QUESTIONS TO ANSWER:
1. Please list every person or group the reply mentions, other than the writer and the person addressed as "you."
2. Write the next part of the reply, continuing after its seventh numbered point.

EXCERPT PROVIDED:
►

    Reply
  2. I briefly considered a long, drawn-out reply to this, but I don’t think that it’s worth going into deep detail on these. I’m leaving this here to remind me that:

    1. You frequently need to make these things all about you. You were never even mentioned in this post. (Narcissist.)

    2. You, like my father, sure seem to get off on shaming us (the stitches thing), and in your case, you love to overlook the underlying causes of things (like a stitches phobia thanks to a couple of army hacks who didn’t believe in local anesthetic for a kindergartener).

    3. You want a fucking trophy for actually doing what a parent would do (see also: broken arm, my dad taking Paul in for surgery).

    4. Your tendency toward outright fabrication in order to suit your own fucked-up narrative. (The inheritance/addition and the ski thing are both complete lies on your part. You may believe they happened, but they didn’t. I knew that there was no way I was ever going to get an inheritance from people who have no ability to manage money.)

    5. Your tendency to incorrectly assign blame, to again, suit your self-centered narrative. “Don’t get caught” was you and my father. It was your precursor to “because we’re not bailing you out.”

    6. You’re right, I had no say in how you spent your money. You are entitled to be as selfish and stupid as you like. And I’m certainly entitled to have an opinion as to what the right/wrong thing to do is. You don’t like my opinion? Fine, stop fucking lurking on here. It’s none of your fucking concern.

    7. Your insistence that you gave us some sort of miracle life because if we’d been with my mother, we’d have been destitute. Sure, probably. Because my dad paid her less than a handful of the alimony payments he owed (and continues to owe) her. And it’s not like he would have ever made a single child support payment, either. Because while you did a great job of preaching responsibility to us, you sure as shit couldn’t manage to do it yourself.
◄
INFORMATION PROVIDED:
►
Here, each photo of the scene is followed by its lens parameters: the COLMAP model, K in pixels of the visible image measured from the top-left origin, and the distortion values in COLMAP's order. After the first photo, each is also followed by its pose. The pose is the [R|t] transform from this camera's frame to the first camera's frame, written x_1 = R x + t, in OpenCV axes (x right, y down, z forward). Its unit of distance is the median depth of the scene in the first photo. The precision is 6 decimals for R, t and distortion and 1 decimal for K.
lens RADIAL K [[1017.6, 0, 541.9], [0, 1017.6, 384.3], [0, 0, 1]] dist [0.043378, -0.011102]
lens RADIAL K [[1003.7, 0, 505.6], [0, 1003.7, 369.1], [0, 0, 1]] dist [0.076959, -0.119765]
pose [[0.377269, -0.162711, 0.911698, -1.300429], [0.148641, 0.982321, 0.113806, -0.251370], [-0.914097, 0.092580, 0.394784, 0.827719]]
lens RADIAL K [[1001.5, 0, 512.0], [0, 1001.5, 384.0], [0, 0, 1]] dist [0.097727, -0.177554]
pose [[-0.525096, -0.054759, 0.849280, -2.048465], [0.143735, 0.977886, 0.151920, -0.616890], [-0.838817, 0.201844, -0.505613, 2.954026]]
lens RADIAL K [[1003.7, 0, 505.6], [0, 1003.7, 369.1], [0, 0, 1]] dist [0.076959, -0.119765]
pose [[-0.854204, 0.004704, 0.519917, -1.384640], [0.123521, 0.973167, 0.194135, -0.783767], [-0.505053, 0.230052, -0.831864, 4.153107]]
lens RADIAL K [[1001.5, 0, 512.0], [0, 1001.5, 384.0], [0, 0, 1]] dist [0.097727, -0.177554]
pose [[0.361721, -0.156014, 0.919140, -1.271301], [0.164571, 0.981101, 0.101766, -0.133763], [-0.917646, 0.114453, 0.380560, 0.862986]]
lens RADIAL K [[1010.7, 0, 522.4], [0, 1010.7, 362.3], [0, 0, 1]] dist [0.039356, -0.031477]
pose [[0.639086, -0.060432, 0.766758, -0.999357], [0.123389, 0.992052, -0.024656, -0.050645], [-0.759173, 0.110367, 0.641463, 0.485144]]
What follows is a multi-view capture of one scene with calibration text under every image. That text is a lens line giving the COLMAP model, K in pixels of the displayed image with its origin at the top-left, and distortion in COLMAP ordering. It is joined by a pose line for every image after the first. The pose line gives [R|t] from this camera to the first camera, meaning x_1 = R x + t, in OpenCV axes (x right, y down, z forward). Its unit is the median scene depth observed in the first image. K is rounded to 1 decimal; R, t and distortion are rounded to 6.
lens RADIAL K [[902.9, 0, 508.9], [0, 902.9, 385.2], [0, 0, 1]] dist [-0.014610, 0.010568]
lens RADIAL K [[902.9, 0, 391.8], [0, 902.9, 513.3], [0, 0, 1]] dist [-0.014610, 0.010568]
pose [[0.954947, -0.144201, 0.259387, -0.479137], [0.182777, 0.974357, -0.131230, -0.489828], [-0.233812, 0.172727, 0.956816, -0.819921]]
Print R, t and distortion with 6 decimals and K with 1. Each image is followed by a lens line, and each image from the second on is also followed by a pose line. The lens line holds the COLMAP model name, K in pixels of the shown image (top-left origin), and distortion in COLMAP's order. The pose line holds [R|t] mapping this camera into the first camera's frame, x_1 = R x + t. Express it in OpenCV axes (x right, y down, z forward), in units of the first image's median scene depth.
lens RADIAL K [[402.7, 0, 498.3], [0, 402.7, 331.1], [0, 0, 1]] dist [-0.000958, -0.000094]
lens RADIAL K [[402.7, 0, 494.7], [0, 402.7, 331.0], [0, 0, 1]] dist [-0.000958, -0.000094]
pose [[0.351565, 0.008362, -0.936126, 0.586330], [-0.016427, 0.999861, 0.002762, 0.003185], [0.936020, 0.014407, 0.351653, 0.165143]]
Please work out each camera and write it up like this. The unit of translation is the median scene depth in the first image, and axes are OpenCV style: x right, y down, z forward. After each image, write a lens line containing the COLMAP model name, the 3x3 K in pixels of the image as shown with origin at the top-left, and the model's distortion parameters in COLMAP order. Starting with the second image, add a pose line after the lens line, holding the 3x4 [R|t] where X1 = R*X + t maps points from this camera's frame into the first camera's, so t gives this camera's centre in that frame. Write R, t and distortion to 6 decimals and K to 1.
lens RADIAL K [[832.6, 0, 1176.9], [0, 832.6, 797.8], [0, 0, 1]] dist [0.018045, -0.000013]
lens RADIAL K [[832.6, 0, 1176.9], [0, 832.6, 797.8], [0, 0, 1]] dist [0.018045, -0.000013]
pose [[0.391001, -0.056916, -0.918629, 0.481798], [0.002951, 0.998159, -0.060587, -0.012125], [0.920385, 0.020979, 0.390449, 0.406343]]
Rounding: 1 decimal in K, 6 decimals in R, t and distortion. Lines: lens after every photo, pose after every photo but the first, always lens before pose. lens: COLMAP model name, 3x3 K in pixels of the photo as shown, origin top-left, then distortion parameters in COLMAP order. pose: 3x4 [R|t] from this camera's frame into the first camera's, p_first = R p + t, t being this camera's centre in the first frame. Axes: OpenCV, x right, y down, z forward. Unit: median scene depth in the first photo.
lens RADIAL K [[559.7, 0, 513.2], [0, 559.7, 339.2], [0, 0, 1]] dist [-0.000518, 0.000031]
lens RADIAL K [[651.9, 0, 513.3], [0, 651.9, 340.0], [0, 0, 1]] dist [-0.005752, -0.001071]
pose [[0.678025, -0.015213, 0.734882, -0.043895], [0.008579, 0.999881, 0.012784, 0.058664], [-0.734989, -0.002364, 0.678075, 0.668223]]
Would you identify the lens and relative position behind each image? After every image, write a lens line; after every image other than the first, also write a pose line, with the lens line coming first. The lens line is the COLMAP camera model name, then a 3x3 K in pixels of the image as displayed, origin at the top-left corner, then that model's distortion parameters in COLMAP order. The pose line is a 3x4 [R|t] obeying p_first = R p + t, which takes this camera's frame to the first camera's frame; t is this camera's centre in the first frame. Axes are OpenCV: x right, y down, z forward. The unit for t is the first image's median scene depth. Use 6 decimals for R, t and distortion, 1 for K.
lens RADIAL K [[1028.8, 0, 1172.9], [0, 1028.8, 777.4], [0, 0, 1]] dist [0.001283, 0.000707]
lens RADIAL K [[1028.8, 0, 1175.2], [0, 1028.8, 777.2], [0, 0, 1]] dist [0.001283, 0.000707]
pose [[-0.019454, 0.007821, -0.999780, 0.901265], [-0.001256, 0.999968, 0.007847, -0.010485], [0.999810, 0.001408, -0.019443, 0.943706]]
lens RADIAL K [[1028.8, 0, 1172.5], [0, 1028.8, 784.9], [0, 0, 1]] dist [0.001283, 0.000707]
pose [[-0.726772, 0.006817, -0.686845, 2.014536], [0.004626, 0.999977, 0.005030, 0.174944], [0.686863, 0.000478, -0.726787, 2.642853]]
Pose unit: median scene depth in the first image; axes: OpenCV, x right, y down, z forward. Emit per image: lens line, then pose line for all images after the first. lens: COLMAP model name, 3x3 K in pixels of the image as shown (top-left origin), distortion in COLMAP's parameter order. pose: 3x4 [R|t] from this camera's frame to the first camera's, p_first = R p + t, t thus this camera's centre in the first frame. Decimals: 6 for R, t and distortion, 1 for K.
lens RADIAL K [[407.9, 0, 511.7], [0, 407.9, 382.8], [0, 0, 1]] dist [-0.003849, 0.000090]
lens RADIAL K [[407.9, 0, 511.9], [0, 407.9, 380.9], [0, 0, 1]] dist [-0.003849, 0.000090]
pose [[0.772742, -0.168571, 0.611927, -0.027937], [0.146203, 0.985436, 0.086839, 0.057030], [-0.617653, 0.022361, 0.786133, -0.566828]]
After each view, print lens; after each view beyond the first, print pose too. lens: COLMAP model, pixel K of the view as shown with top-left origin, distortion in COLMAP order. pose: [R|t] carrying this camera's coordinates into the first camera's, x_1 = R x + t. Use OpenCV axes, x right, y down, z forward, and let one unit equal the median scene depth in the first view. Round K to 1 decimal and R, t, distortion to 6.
◄
RESULTS FOR THE EXERCISE:
1.
- the writer's father ("my father," "my dad")
- Paul
- a couple of army hacks
- the writer's mother

2.
    8. Your childish insistence on making everyone else the bad guy when something doesn’t go your way. Sarah’s a bad guy because she and Reed got involved and she isn’t doing what you expected her to do. I’m a bad guy because I call my dad on his shit.

    The thing is, your life is fucked-up because you don’t know how to function if it isn’t. You thrive on drama and when there isn’t drama for you to act on, you manufacture it out of thin air.

    I’m so incredibly glad I saw through your shit when I did. Blocking you guys on Facebook and cutting ties with you was the smartest thing I’ve ever done. It’s like this whole festering mountain of shit that loomed over my life has largely evaporated. And now all I have to do is clean up the stains it left behind. And I find that I’m enjoying the process.

    This, believe it or not, is shorter than the profanity-laden tirade I had planned for you.

    Reply
  3. Ok Dan you can change your idea of history all you want but the truth is the truth and I stand by what I said . You said I was never mentioned in your blog see ” I’ve eliminated him (and my stepmother) from my life as they’re still the same self-centered assholes they were in 1984.”. Also the only thing I will comment on is the failure to pay your mom child support. You are wrong as your dad paid both child support and alimony and I have he receipts to prove it.

    So believe what you want but do not broadcast it to the world if you do not want a response from me.